The casual and dynamic nature of sports is often required for rapid and unanticipated movement responses. As a result, the need to conduct more functional and dynamic testing that most closely mimics athletic performances has been emerged.

For a given sporting task, the success of movement strategy is initially determined by an ability to react or respond to the external stimuli. This reaction time includes Pre-Motor Time (PMT) and Motor Time (MT) [12]. Reaction time can be measured by using simple dynamic Choice Reaction Task (CRT) that create conditions similar to sports.

In the past, sole use of forward jump-landing protocols probably masked the important aspects of neuromuscular control. During the lateral jump landings, the COM will oscillate primarily in the frontal plane [13]. As lateral ankle sprains occur in the frontal plane, we evaluated reaction times of leg muscles during the landing after a lateral jump.

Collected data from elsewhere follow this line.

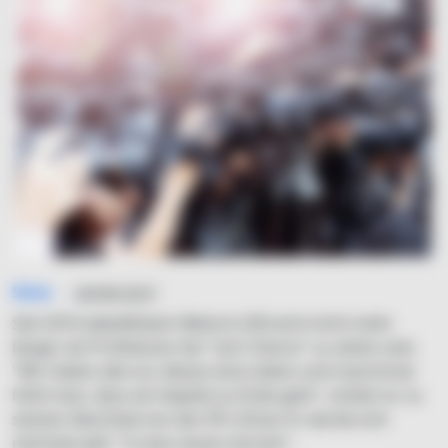
Simo
04/06/2021
Seit 2016 dabeiRobert Beitsch (29) wird nicht mehr
länger als Profitänzer bei "Let's Dance" zu sehen sein.
"Wir haben alle nur dieses eine Leben und manchmal
fühlt man, dass ein Kapitel zu Ende geht", erklärt er zu
seinem Abschied von der RTL-Show. Er werde sich
nächstes Jahr "in was neues stürzen".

With these facts in mind the current study aimed to Compare Premotor Time (PMT) and Motor Time (MT) of leg muscles between CAI athletes and healthy ones in landing phase of a lateral jump condition during a simple Choice Reaction Task (CRT).

Materials and Methods

Subjects

Twelve control subjects without CAI (3 females and 9 males) and 12 subjects with CAI (4 females and 8 males) voluntarily participated in the study. They were matched according to age, body mass, height, type and duration of physical activity, and lower-limb dominance. The subjects with CAI had a mean (SD) age, weight, height, and body mass index of 22.5 (3.2) years, 69.6 (11.7) kg, 1.74 (0.93) m, and 22.7 (2.4) kg/m², respectively. Additionally, individuals in the control group had a mean (SD) age, body mass, height, and body mass index of 24.0 (4.37) years, 72.7 (13.80) kg, 1.74 (0.96) m, and 23.6 (3.0) kg/m², respectively (Table 1). Participants were physical education students of Tehran University exercising regularly three times a week for at least 2 h each time. All subjects were college basketball, volleyball or football players. The side tested for those in the control group was matched to the involved side of those in the CAI group, taking in to account lower-limb dominance. Limb dominance was determined by the preferred limb used to kick a ball. In each group 10 subjects were tested on their nondominant limb and 2 subjects were tested on dominant limb.